- Supreme Court of the United States
- Full case name: Kenneth Genalo, Director of the New York Field Office of U.S. Immigration and Customs Enforcement, et al. v. Carol Williams Black, et al.
- Docket no.: 25-886

Holding
- Case dismissed.

= Genalo v. Black =

Genalo v. Black (25-886) was a pending United States Supreme Court case related to the constitutionality of prolonged civil immigration detention.

== Background ==

In the Illegal Immigration Reform and Immigrant Responsibility Act of 1996, Congress mandated the detention without bond of non-citizens convicted of certain crimes during their removal proceedings. The Supreme Court held this law was facially constitutional in Demore v. Kim (2003). Subsequently, various courts heard challenges to prolonged detention by non-citizens, with some circuits holding such detention comports with the Constitution, while others disagreed.
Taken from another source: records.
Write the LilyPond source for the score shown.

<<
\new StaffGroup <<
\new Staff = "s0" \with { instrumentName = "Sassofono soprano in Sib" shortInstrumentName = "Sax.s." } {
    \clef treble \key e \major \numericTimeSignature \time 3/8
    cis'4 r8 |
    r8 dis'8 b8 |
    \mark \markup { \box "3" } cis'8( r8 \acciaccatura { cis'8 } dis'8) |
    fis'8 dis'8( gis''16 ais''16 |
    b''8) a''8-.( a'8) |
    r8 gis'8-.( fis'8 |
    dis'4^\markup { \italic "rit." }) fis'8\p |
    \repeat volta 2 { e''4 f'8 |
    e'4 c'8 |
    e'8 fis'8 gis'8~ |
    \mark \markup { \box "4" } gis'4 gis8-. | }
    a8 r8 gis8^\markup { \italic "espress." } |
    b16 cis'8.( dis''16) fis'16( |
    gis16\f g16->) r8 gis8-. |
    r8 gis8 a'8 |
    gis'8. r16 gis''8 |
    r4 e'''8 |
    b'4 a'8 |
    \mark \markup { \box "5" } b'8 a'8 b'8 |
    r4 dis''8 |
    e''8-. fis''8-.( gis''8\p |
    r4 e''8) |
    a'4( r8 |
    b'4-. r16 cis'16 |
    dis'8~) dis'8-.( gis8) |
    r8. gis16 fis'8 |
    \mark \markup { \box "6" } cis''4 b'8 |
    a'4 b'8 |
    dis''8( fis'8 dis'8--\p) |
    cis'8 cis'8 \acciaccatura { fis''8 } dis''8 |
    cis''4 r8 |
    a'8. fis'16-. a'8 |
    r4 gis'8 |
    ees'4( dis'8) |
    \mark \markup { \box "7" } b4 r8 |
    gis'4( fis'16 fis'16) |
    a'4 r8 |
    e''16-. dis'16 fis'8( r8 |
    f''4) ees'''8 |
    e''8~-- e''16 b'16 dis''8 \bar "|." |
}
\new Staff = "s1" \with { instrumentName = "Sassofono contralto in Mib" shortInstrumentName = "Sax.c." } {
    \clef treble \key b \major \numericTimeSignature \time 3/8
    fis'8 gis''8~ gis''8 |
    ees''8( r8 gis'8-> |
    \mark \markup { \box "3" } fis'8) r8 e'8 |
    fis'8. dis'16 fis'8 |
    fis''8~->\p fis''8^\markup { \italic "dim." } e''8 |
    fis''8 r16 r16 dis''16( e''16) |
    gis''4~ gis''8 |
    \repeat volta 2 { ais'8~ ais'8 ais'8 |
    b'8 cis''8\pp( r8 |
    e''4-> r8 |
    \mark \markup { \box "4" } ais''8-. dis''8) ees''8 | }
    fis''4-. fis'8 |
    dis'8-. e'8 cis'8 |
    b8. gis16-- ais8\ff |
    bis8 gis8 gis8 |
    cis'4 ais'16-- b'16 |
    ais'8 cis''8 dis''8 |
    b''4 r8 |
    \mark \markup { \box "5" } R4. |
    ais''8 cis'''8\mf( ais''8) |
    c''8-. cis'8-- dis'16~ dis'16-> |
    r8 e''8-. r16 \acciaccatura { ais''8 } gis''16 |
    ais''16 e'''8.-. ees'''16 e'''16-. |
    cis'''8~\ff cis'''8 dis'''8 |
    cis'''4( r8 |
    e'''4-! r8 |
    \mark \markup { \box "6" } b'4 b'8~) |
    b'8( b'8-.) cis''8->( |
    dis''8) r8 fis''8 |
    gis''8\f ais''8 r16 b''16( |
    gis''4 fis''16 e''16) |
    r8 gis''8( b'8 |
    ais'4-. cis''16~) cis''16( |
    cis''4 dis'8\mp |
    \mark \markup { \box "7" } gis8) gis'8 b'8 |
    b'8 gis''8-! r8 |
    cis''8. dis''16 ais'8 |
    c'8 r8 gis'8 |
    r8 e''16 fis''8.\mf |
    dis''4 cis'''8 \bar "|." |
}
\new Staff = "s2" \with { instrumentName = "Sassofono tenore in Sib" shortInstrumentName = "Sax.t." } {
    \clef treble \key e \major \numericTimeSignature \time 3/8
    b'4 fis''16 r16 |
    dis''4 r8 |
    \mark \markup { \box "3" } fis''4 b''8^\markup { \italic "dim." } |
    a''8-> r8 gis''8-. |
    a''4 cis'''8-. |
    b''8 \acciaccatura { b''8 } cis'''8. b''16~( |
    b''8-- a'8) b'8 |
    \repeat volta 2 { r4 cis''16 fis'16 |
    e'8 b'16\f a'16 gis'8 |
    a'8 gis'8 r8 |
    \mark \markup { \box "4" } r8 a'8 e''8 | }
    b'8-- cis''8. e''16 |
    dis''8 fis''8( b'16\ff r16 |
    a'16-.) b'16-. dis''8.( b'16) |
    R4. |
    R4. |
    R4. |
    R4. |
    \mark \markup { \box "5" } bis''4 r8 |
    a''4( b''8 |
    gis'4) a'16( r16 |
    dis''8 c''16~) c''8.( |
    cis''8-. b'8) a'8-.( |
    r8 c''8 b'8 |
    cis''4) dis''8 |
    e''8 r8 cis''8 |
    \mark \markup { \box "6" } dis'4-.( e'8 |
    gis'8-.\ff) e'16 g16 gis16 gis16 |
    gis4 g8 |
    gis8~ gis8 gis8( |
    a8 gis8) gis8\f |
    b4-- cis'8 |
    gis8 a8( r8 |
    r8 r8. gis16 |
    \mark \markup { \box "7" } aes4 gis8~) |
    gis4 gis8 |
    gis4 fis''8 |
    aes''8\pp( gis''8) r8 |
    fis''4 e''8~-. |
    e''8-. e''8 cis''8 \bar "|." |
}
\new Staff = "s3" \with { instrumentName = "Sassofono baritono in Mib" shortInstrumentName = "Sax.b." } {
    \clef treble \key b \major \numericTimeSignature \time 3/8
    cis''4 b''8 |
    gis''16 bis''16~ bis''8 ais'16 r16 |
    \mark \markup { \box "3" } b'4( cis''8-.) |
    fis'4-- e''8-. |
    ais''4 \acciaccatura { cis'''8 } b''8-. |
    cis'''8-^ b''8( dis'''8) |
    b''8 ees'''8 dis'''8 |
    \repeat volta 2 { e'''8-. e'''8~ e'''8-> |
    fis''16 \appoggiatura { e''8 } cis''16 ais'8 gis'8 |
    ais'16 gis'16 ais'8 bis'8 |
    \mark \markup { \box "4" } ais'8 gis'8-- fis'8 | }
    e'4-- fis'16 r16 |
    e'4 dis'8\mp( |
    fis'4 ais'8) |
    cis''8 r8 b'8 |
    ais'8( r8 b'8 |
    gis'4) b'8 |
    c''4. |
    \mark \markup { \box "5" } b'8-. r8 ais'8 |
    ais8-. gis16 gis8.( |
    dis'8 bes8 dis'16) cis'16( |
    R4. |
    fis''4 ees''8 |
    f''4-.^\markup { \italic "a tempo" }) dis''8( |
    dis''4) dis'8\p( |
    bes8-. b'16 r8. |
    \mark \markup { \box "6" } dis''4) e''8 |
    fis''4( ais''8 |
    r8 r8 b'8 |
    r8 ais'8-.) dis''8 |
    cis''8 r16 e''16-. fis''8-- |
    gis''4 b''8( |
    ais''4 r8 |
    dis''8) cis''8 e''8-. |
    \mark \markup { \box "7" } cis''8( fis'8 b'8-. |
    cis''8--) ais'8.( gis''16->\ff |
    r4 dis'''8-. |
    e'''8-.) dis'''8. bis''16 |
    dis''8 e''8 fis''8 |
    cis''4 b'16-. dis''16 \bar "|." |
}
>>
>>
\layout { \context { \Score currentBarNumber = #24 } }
Two non-citizens, Carol Black and Keisy G.M., separately filed petitions for writs of habeas corpus challenging their detention. In the decision below, the United States Court of Appeals for the Second Circuit held due process requires non-citizens to receive bond hearings after prolonged detention, where the government faces the burden of proof that the non-citizen is a flight risk or a public safety threat by clear and convincing evidence. The Second Circuit denied rehearing en banc, over dissents written by Judge William J. Nardini and Steven Menashi.

== Supreme Court ==

The Supreme Court granted certiorari on June 15, 2026, limited to G.M.'s appeal, because during the pendency of the litigation, Black had chosen to withdraw his immigration appeal and leave the United States. On September 11, 2026, the case was dismissed pursuant to the Supreme Court's Rule 46.